▸ WORK TO BE COMPLETED
The reply should consist of one number, the count of lines below in which the word "women" appears.

▸ RECORDS FOR PROCESSING
────────────────

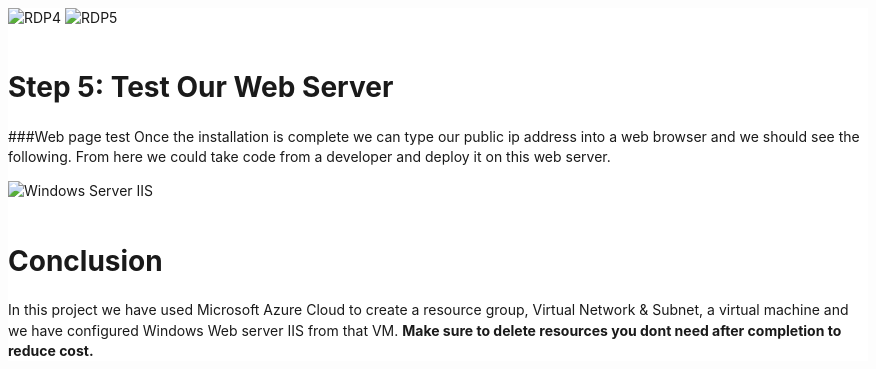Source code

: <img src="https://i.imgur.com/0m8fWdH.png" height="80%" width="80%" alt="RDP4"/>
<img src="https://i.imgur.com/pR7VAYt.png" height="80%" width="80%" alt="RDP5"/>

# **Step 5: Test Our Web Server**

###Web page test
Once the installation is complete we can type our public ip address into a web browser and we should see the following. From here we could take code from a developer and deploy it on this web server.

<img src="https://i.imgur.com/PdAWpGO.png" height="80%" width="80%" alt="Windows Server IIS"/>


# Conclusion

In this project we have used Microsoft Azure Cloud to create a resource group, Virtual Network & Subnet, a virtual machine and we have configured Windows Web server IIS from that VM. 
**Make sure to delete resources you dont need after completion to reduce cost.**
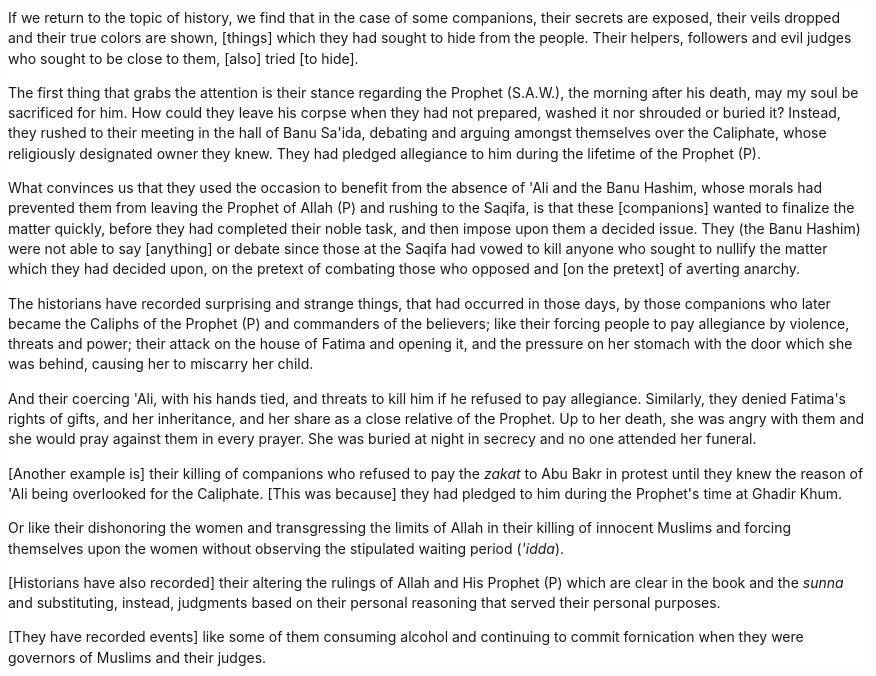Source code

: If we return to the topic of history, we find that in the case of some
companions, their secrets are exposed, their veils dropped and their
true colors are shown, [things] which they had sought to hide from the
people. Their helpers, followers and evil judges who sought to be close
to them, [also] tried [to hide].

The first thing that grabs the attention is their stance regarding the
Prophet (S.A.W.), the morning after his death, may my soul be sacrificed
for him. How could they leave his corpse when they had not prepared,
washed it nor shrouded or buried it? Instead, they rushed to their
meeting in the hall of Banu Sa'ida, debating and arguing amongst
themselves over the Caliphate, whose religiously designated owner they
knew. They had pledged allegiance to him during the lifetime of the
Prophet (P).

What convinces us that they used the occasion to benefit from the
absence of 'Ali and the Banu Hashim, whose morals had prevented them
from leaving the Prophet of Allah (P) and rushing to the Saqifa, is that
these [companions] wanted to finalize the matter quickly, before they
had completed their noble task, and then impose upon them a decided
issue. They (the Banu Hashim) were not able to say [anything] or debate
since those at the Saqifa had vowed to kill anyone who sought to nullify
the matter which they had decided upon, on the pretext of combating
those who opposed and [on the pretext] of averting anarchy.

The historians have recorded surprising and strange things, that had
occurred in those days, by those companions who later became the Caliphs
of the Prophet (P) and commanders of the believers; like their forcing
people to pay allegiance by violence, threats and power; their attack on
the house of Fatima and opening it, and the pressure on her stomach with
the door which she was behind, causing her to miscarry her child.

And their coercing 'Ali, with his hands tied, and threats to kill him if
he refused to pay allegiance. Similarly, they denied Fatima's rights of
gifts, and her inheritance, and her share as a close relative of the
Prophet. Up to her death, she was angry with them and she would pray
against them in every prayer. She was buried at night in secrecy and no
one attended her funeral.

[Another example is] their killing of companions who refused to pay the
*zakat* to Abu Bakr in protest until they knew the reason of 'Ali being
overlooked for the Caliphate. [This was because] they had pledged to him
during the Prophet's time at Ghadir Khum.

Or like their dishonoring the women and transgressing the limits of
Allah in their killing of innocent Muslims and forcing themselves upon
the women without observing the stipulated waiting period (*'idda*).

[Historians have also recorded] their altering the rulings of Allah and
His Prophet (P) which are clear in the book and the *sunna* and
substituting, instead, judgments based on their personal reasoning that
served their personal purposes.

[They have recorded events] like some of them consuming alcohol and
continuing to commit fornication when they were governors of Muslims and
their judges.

────────────────

▸ ANSWER SPACE
2